WASHINGTON –
Soon after ProtoStar of Bermuda launches its first satellite in June, the company will become the first to use Integral Systems’ new Executive Dashboard software, which will collect data from each part of the satellite ground control system and provide a snapshot view of the key system performance attributes.

Lanham, Md.-based Integral signed on with ProtoStar in July 2007 to provide an end-to-end ground system for the company’s ProtoStar-1 satellite, the first of two planned satellites that will provide satellite television and broadband
Internet capabilities for a wide
area of Asia. Integral also
announced April 22 it has been awarded a contract to provide
a similar satellite ground system for ProtoStar-2, currently slated for launch in early 2009.

 

Integral
already has delivered the full ground system for ProtoStar-1, which is the most comprehensive commercial satellite ground system Integral has ever built. Integral provided its Epoch Integrated Product Suite
satellite control system and Orbital Analysis System
flight dynamics system for both the primary and back-up ground control systems. The system also includes a network management system built by Newpoint Technologies, an Integral subsidiary,
and a carrier monitoring and interference detection system built by
SAT Corp., another Integral subsidiary. Globecomm Systems is a subcontractor providing the radio frequency conversion and antenna systems.

 

Though the ground system is ready to begin controlling the satellite as soon as it is launched, ProtoStar will not be using the Executive Dashboard software until its official release in July, James Kramer, Integral’s director of commercial command and control systems,
said in an April 16 interview
. The Dashboard is designed to be a bolt-on addition to any integrated ground system that can be incorporated at any time.

 

Historically, satellite ground control systems have been a series of “stovepipe” systems, Kramer said. One part of a system would be used for command and control of the satellite, another part would be used for monitoring the payload, and other parts would be used for managing the network and controlling other satellite equipment.

 

As such, each of those systems
traditionally has been monitored separately, Kramer said. Integral’s Dashboard product monitors each system, pulls that data together and applies predefined performance metrics to it to generate a graphic display of information. It is not designed to generate up-to-the-second satellite data;
rather, it provides critical system information and serves as an analysis tool that can show what has been going on for the past hour, week or month.

 

“This is the kind of data extraction tool that businesses have been using for years to improve operational efficiency,” Kramer said. “We’re only now bringing it to the satellite command and control industry.”

 

The most significant challenge in designing this software was not a technical one; it was
defining the key performance indicators that turn volumes of data into actionable information for executives, Kramer said.
After unveiling a prototype of the software at the Satellite 2008 conference in Washington, Integral
received heavy interest in the product and
now is fine-tuning the key performance indicators based on input from potential customers.

 

Though initially designed for geosynchronous communications satellites, the Dashboard software could work with a variety of satellite mission types. Users representing a broad spectrum of satellite operators, including the commercial industry and U.S. civilian and military agencies, have been providing feedback. Though he could not say if the Dashboard product was a part of the bid Integral and partner Northrop Grumman Corp. submitted to the U.S. Air Force to build the ground control system for the GPS 3 constellation, Kramer said the service has indicated its interest in the product.
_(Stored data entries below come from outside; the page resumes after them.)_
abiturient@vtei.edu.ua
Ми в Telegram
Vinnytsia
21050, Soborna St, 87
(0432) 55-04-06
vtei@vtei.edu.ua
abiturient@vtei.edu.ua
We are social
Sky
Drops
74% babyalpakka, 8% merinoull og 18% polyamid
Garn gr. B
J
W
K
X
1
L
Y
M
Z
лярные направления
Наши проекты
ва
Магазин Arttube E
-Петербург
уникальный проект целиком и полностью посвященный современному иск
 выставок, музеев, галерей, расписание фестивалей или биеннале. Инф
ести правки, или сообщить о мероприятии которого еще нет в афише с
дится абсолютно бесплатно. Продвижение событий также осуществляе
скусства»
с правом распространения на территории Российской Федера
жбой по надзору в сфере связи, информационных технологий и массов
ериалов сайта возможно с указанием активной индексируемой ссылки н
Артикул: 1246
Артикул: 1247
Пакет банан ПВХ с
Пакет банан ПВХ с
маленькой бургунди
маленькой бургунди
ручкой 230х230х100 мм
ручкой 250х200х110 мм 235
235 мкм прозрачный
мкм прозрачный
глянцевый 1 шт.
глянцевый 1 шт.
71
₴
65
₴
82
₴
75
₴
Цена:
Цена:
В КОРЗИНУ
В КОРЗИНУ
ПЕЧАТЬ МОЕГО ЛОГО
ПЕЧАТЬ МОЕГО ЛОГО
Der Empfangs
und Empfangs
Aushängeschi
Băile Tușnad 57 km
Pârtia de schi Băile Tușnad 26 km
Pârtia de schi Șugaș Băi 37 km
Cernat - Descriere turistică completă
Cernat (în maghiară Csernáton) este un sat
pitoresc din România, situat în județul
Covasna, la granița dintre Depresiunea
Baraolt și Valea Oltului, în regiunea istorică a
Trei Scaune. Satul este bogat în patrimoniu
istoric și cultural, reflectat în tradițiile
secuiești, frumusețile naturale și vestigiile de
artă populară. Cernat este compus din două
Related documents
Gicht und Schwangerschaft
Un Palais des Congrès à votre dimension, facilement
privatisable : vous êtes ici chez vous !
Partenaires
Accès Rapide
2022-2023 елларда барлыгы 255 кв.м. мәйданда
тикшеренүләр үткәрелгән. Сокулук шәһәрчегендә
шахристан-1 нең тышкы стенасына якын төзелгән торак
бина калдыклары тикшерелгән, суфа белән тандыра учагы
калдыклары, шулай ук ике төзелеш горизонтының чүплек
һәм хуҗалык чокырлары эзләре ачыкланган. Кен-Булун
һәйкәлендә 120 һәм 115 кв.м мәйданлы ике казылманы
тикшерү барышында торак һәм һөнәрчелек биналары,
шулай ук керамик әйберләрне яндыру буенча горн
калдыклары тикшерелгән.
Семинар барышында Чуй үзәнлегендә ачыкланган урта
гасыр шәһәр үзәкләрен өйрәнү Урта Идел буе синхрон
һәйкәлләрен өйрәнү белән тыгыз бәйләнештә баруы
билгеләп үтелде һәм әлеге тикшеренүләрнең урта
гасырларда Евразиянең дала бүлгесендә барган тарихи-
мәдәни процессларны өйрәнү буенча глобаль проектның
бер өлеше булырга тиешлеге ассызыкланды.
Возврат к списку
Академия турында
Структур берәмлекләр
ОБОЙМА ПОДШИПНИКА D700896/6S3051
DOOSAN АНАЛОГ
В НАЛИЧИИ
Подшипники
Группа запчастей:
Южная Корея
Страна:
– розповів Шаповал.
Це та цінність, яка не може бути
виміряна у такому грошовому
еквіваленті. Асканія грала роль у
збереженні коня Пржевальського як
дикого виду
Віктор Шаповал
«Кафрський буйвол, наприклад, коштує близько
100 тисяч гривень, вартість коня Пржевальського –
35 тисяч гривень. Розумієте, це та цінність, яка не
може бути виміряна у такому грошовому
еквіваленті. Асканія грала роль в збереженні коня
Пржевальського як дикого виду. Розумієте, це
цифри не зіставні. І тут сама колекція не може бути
“Fundamentally, a ground system is a ground system,” Kramer said. “You could define key performance indicators for more than just [geosynchronous communications] operations. You could even use this in an application that doesn’t have satellites just to monitor a ground network you are controlling.”

Many customer suggestions, such as reconfigurable key performance indicators and automated reporting capability, will not be available on the first commercial version released in July but will be added to later versions of the software.